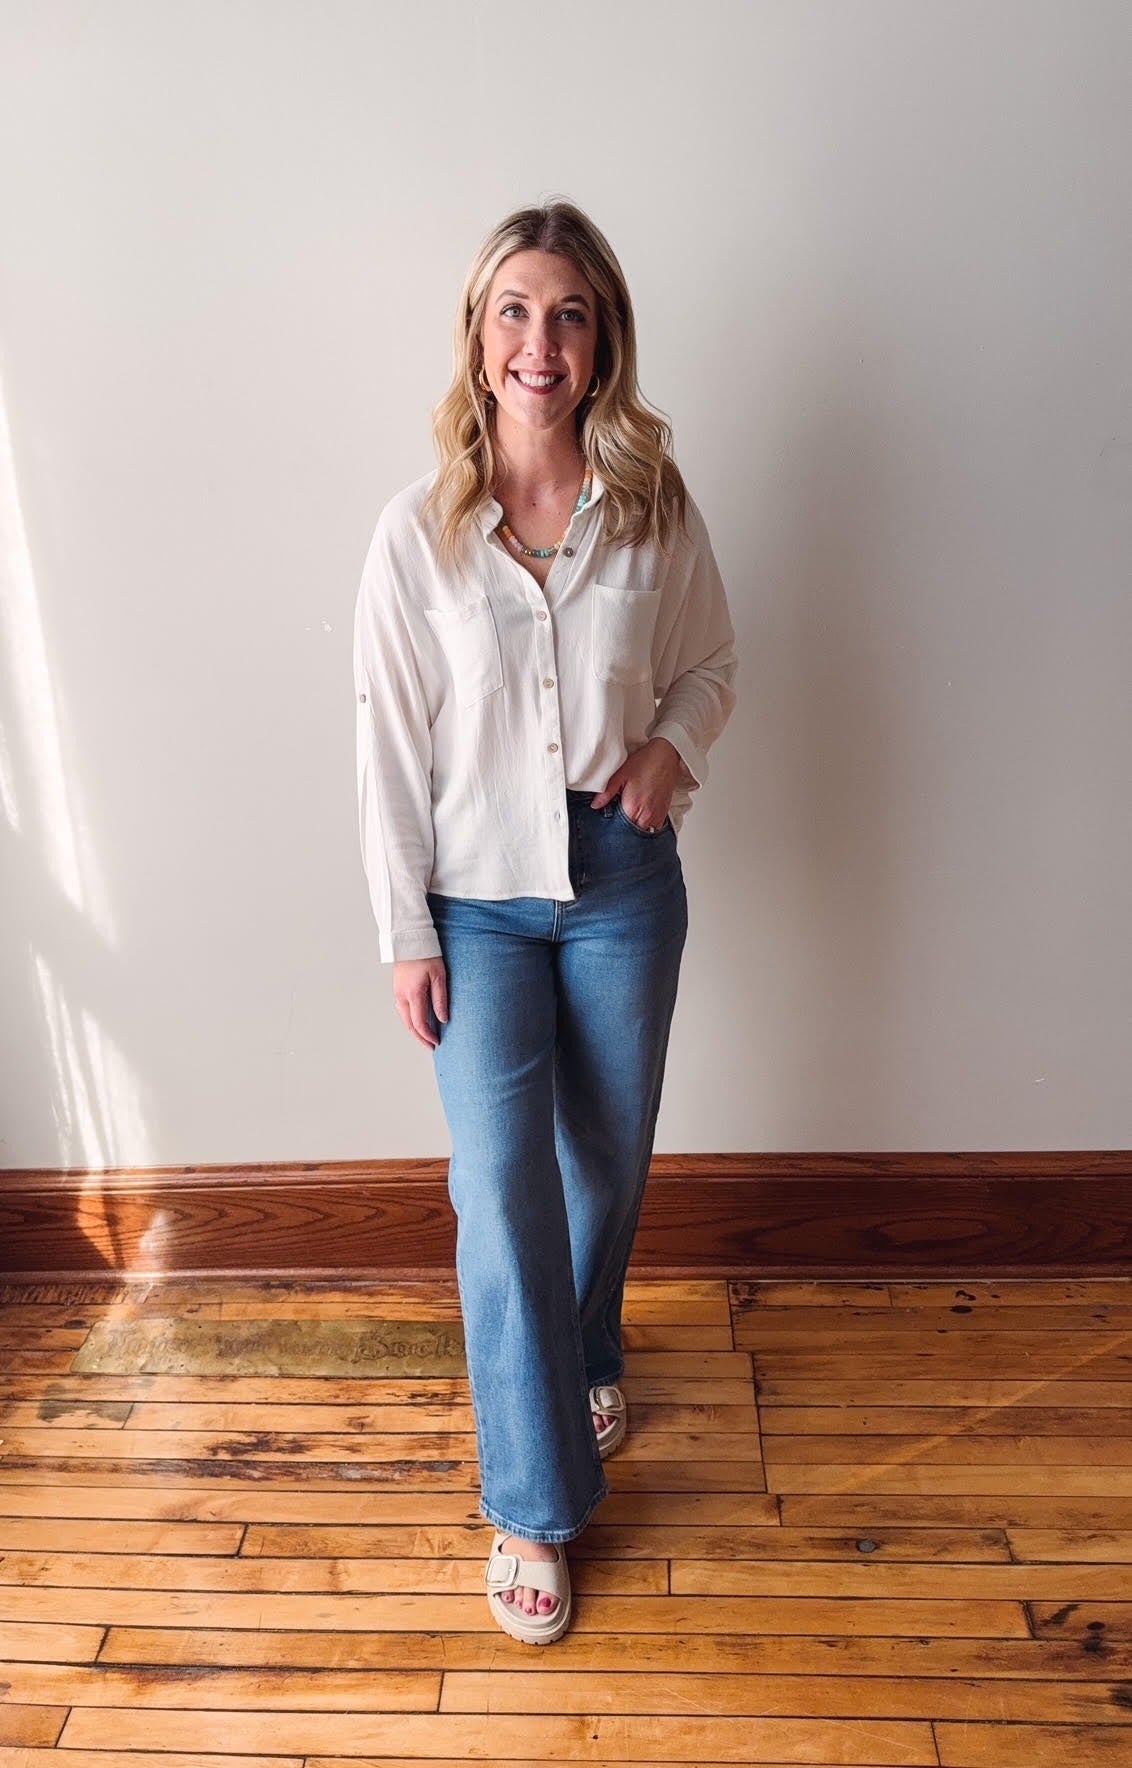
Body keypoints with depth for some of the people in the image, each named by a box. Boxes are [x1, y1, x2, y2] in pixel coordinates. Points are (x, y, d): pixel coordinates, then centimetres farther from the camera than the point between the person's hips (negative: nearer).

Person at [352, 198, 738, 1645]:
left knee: (608, 1154, 16)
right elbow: (389, 744, -5)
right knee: (501, 1186, -3)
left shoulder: (655, 506, -2)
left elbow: (711, 661, 12)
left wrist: (672, 744, -11)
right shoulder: (418, 530, -7)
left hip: (623, 880, 2)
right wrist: (405, 934, -6)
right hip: (479, 896, -2)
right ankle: (536, 1500, 17)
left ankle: (587, 1350, 48)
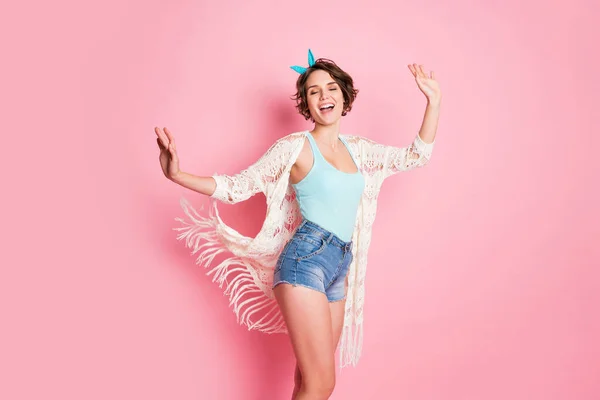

******

## TASK DIRECTIONS:
Switch "camera" to "sensor" in the listing, from its first line through the line with "right elbow: (389, 744, -5)", and write those lines out again with nothing else changed. Leave the picture out.

## REPLY:
Body keypoints with depth for some of the people in the image, each named by a box. Boxes are [x1, y1, x2, y2] in pixel coordinates. Points are (x, y, d): pixel coordinates, then centimetres farther from the sensor than the point between the person's hips (negative: nearer).

Person at [352, 198, 738, 1645]:
left knee: (608, 1154, 16)
right elbow: (389, 744, -5)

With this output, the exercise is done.